=== Study material ===
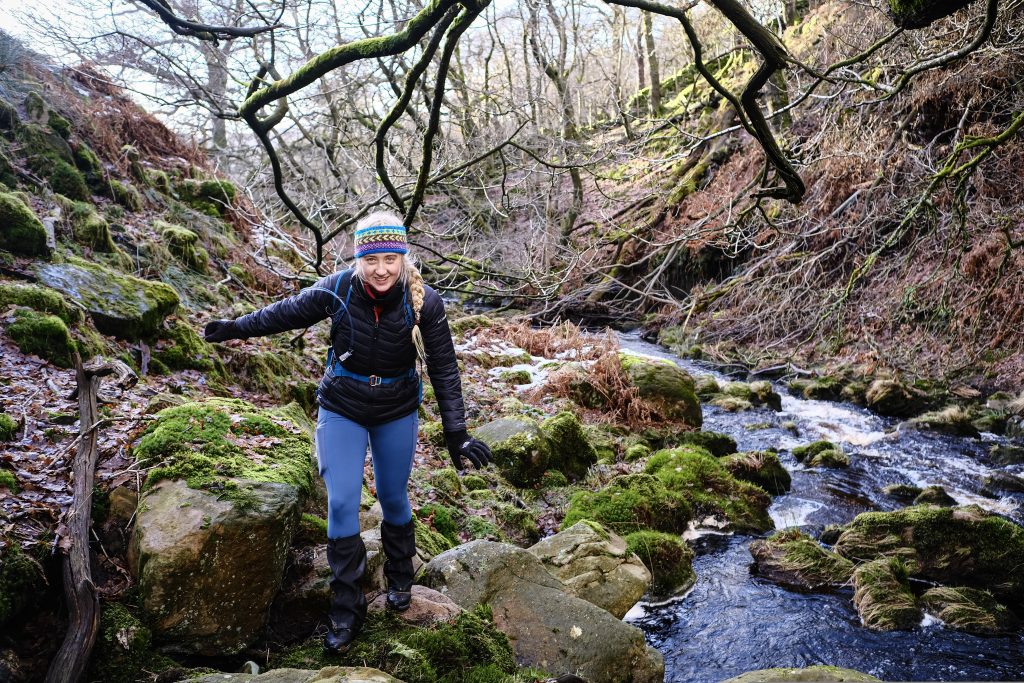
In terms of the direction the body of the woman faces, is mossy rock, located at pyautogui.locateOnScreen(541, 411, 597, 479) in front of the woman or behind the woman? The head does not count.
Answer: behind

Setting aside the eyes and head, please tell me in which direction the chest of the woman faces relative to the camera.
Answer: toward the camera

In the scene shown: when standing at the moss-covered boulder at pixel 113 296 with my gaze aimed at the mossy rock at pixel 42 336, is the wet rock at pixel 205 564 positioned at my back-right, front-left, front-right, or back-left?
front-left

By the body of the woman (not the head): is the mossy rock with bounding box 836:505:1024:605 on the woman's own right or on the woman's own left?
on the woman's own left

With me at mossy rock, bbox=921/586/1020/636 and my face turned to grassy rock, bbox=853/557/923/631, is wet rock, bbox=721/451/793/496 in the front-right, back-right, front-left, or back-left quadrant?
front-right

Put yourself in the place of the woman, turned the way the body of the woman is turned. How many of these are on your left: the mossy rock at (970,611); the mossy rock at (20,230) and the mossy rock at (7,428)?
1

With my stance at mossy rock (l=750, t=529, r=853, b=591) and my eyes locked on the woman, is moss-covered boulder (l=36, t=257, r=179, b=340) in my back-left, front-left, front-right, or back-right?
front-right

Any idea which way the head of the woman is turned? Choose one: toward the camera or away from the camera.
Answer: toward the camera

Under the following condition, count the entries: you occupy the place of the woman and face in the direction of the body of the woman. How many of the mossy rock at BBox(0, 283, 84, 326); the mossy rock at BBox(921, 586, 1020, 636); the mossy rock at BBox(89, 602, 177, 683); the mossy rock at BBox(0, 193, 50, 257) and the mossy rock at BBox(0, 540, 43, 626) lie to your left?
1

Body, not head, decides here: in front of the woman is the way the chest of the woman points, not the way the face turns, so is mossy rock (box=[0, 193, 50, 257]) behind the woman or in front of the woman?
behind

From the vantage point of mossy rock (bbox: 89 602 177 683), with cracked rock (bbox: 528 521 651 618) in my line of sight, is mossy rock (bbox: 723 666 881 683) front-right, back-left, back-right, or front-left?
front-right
==
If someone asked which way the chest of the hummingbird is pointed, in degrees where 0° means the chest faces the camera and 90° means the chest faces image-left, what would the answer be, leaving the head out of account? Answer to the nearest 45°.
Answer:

=== What is being asked ===
Collect every line of the records that contains the string "faces". Case counts.

=== Solution to this exercise ===
In terms of the direction the body of the woman faces, is mossy rock, located at pyautogui.locateOnScreen(541, 411, 597, 479) in front of the woman or behind the woman? The head does not count.
Setting aside the eyes and head, please tell me in which direction the chest of the woman faces relative to the camera.
If someone asked which way the chest of the hummingbird is pointed, in degrees where 0° means the chest faces the camera and 90° means the chest faces image-left, what would the answer be, leaving the head out of account? Answer to the nearest 45°.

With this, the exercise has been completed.